What the task requires: Would you restate every entry that follows, word for word, and leave out the pictures?

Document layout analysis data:
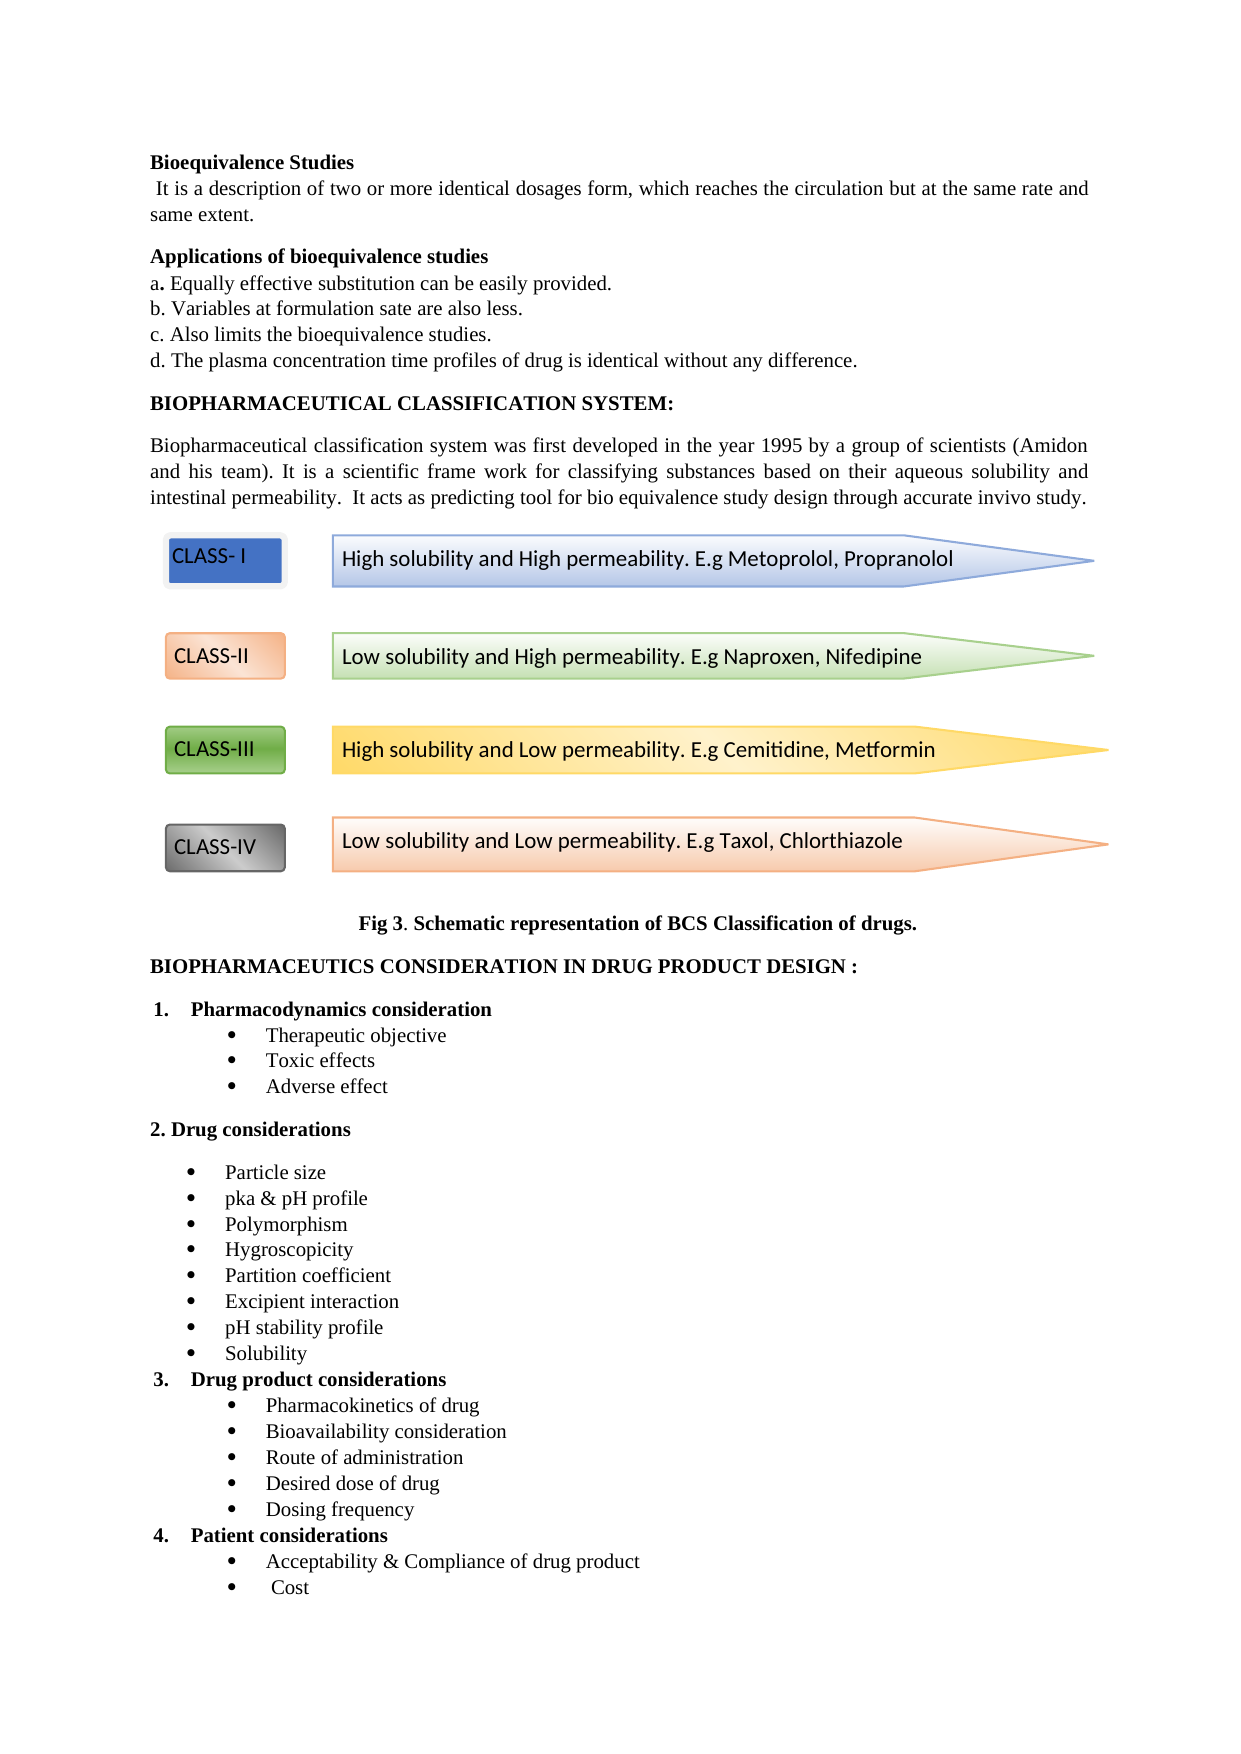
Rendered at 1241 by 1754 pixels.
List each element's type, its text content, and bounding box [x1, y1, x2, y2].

list Hygroscopicity [187, 1237, 1090, 1261]
list Toxic effects [228, 1048, 1090, 1072]
text BIOPHARMACEUTICAL CLASSIFICATION SYSTEM: [150, 391, 1090, 415]
list pH stability profile [187, 1315, 1090, 1339]
list Dosing frequency [228, 1497, 1090, 1521]
list Drug product considerations [153, 1367, 1090, 1391]
list Particle size [187, 1159, 1090, 1184]
text BIOPHARMACEUTICS CONSIDERATION IN DRUG PRODUCT DESIGN : [150, 954, 1090, 978]
text Biopharmaceutical classification system was first developed in the year 1995 by a group of scientists (Amidon and his team). It is a scientific frame work for classifying substances based on their aqueous solubility and intestinal permeability. It acts as predicting tool for bio equivalence study design through accurate invivo study. [150, 433, 1090, 509]
text Applications of bioequivalence studies a. Equally effective substitution can be easily provided. b. Variables at formulation sate are also less. c. Also limits the bioequivalence studies. d. The plasma concentration time profiles of drug is identical without any difference. [150, 244, 1090, 372]
list Patient considerations [153, 1523, 1090, 1547]
list Cost [228, 1574, 1090, 1599]
list Desired dose of drug [228, 1471, 1090, 1495]
list Polymorphism [187, 1211, 1090, 1236]
list Adverse effect [228, 1074, 1090, 1098]
list Therapeutic objective [228, 1022, 1090, 1047]
list Partition coefficient [187, 1263, 1090, 1287]
list Solubility [187, 1341, 1090, 1365]
list Bioavailability consideration [228, 1419, 1090, 1443]
list Acceptability & Compliance of drug product [228, 1549, 1090, 1573]
list Pharmacokinetics of drug [228, 1393, 1090, 1417]
list Pharmacodynamics consideration [153, 997, 1090, 1021]
list Route of administration [228, 1445, 1090, 1469]
text 2. Drug considerations [150, 1117, 1090, 1141]
text Fig 3. Schematic representation of BCS Classification of drugs. [150, 911, 1090, 935]
list pka & pH profile [187, 1186, 1090, 1209]
list Excipient interaction [187, 1289, 1090, 1313]
text Bioequivalence Studies It is a description of two or more identical dosages form, which reaches the circulation but at the same rate and same extent. [150, 150, 1090, 226]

Result for this exercise:
Rendered at 1241 by 1754 pixels.
List each element's type, its text content, and bounding box [x1, y1, x2, y2].

list Hygroscopicity [187, 1237, 1090, 1261]
list Toxic effects [228, 1048, 1090, 1072]
text BIOPHARMACEUTICAL CLASSIFICATION SYSTEM: [150, 391, 1090, 415]
list pH stability profile [187, 1315, 1090, 1339]
list Dosing frequency [228, 1497, 1090, 1521]
list Drug product considerations [153, 1367, 1090, 1391]
list Particle size [187, 1159, 1090, 1184]
text BIOPHARMACEUTICS CONSIDERATION IN DRUG PRODUCT DESIGN : [150, 954, 1090, 978]
text Biopharmaceutical classification system was first developed in the year 1995 by a group of scientists (Amidon and his team). It is a scientific frame work for classifying substances based on their aqueous solubility and intestinal permeability. It acts as predicting tool for bio equivalence study design through accurate invivo study. [150, 433, 1090, 509]
text Applications of bioequivalence studies a. Equally effective substitution can be easily provided. b. Variables at formulation sate are also less. c. Also limits the bioequivalence studies. d. The plasma concentration time profiles of drug is identical without any difference. [150, 244, 1090, 372]
list Patient considerations [153, 1523, 1090, 1547]
list Cost [228, 1574, 1090, 1599]
list Desired dose of drug [228, 1471, 1090, 1495]
list Polymorphism [187, 1211, 1090, 1236]
list Adverse effect [228, 1074, 1090, 1098]
list Therapeutic objective [228, 1022, 1090, 1047]
list Partition coefficient [187, 1263, 1090, 1287]
list Solubility [187, 1341, 1090, 1365]
list Bioavailability consideration [228, 1419, 1090, 1443]
list Acceptability & Compliance of drug product [228, 1549, 1090, 1573]
list Pharmacokinetics of drug [228, 1393, 1090, 1417]
list Pharmacodynamics consideration [153, 997, 1090, 1021]
list Route of administration [228, 1445, 1090, 1469]
text 2. Drug considerations [150, 1117, 1090, 1141]
text Fig 3. Schematic representation of BCS Classification of drugs. [150, 911, 1090, 935]
list pka & pH profile [187, 1186, 1090, 1209]
list Excipient interaction [187, 1289, 1090, 1313]
text Bioequivalence Studies It is a description of two or more identical dosages form, which reaches the circulation but at the same rate and same extent. [150, 150, 1090, 226]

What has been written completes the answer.